The fact that GABA and synthetic GABA receptor ligands can directly affect preimplantation embryos may be of great practical importance. Dysfunction of GABA receptors is linked to a broad variety of neurological and psychiatric disorders, and GABA receptor agonists are widely used therapeutics for these diseases.^45–47 GABA receptor signaling can also be affected by ethanol,⁴⁸ and alcohol consumption is widespread in women of reproductive age (and the trend is increasing) in western countries.^49–51 Alcohol intake has been shown to inhibit preimplantation embryo development,^52,53 and our results suggest that one of the mechanisms involved in this effect could be the interaction of ethanol with embryonic GABA receptors. In addition, GABA itself is used as a “dietary supplement” in products claiming “stress-reducing” or “sleep-improving” effects.²⁵ While the ability of dietary GABA to cross the blood–brain barrier (and affect brain function) is disputed, the transfer of GABA from the circulation to the oviductal fluid is highly probable, and the role of GABA in sperm capacitation and/or acrosome reaction (which takes place in the oviduct in vivo) has been demonstrated in several studies.^10–15 Although elevated GABA concentration in the oviduct alone does not necessarily have fatal effects, it may be part of a variety of negative factors acting synergistically on the embryo and may contribute to its damage.

In conclusion, we showed that both GABA_A and GABA_B receptors are expressed in mouse preimplantation embryos and that their activation can negatively influence the embryo. Our results suggest that excessive consumption of substances acting on GABA receptors (such as specific therapeutics, alcohol, or GABA-containig food additives) could negatively influence preimplantation embryos and thus represent a risk for the successful initiation of pregnancy.

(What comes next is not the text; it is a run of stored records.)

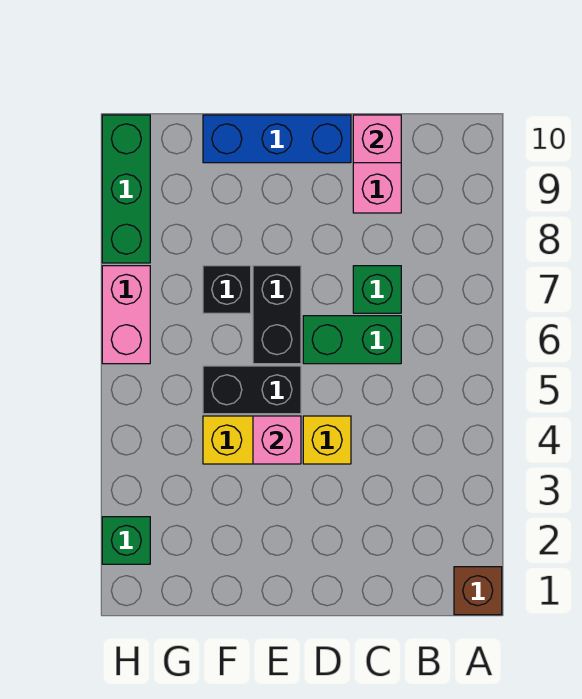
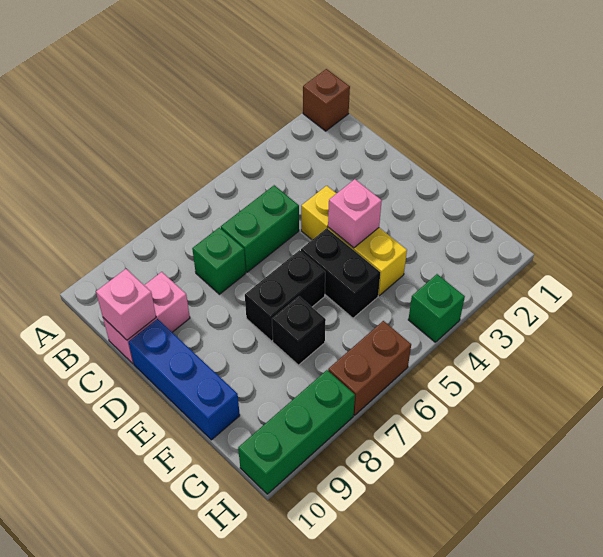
green 1x2 brick [303,316,401,364] -> green 1x2 brick turned to [221,185,299,272]
green 1x1 brick [102,517,150,564] -> green 1x1 brick moved to [408,274,465,342]
pink 1x2 brick [102,266,150,364] -> brown 1x2 brick [328,321,411,415]

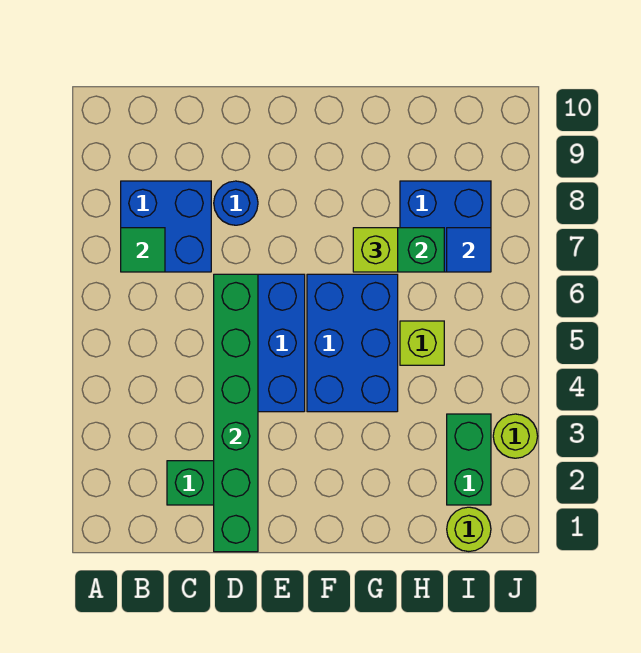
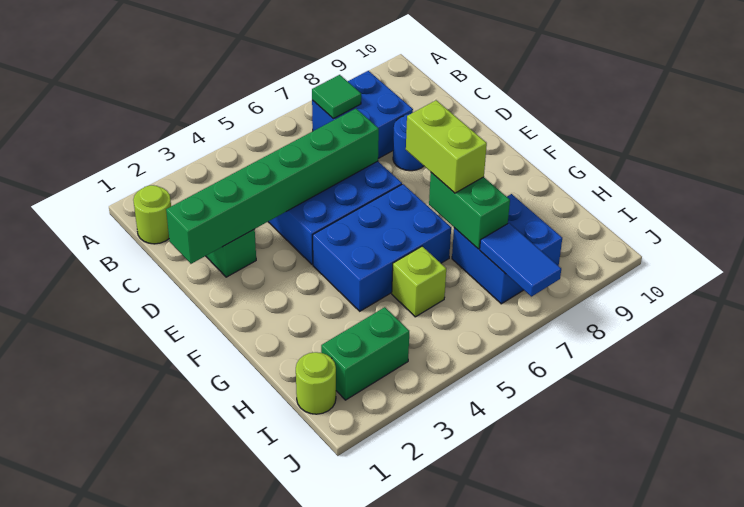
lime 1x1 brick [353,228,398,272] -> lime 1x2 brick [406,100,487,193]
blue 1x1 tile [447,228,491,272] -> blue 1x2 tile [480,223,561,297]
lime 1x1 round brick [493,414,538,458] -> lime 1x1 round brick moved to [133,185,171,244]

The study was funded by the Slovak Research and Development Agency project APVV-18-0389 and by the Slovak Academy of Sciences projects VEGA 2/0092/19 and VEGA 2/0041/23.

The authors declare no conflicts of interest.

All animal experiments were performed in accordance with the ethical principles under supervision of the Ethics Committee for Animal Experimentation at the Institute of Animal Physiology and approved by the State Veterinary and Food Administration of the Slovak Republic in strict accordance with Slovak legislation based on EU Directive 2010/63/EU on the protection of animals used for experimental and other scientific purposes.